Supplied information:
^^^^^^^^^^^^^^^^
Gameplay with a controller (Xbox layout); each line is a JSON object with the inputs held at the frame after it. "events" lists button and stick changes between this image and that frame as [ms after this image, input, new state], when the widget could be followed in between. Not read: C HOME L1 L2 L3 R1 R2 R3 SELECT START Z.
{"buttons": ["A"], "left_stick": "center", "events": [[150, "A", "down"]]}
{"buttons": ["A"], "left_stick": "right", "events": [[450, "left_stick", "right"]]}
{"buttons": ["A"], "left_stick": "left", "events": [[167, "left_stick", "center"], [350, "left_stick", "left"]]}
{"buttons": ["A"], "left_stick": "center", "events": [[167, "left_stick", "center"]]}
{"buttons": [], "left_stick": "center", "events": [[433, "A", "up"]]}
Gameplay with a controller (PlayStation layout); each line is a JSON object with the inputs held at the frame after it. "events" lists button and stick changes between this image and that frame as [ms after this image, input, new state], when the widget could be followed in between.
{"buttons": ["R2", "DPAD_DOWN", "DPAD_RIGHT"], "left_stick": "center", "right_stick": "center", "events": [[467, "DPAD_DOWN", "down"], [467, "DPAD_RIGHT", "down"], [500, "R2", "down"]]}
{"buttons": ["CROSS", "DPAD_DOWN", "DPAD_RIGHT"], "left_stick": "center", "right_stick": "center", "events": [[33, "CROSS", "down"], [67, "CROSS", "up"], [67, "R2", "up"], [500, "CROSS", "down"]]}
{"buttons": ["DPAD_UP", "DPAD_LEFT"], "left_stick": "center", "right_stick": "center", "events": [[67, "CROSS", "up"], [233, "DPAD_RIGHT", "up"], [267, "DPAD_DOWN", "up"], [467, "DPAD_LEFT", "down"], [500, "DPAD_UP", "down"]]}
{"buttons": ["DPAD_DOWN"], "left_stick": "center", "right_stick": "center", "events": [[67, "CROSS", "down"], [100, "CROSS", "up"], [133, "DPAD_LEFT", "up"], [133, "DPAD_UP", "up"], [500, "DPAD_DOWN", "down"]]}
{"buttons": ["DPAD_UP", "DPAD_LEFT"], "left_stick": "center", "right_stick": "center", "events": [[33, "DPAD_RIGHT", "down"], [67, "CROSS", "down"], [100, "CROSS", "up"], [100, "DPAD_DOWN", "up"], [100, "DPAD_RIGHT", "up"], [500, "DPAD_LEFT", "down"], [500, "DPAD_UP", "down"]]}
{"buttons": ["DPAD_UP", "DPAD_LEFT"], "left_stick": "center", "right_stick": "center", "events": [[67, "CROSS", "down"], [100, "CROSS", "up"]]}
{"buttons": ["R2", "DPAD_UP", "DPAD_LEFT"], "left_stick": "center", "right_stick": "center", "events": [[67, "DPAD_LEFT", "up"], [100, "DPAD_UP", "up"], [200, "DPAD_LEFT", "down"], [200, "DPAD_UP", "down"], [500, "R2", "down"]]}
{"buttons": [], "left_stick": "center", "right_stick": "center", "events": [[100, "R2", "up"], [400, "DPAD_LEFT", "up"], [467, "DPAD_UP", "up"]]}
^^^^^^^^^^^^^^^^
Problem to work on:
Show all lines from the entries that hold "inputs".

Exercise output:
Gameplay with a controller (Xbox layout); each line is a JSON object with the inputs held at the frame after it. "events" lists button and stick changes between this image and that frame as [ms after this image, input, new state], when the widget could be followed in between. Not read: C HOME L1 L2 L3 R1 R2 R3 SELECT START Z.
Gameplay with a controller (PlayStation layout); each line is a JSON object with the inputs held at the frame after it. "events" lists button and stick changes between this image and that frame as [ms after this image, input, new state], when the widget could be followed in between.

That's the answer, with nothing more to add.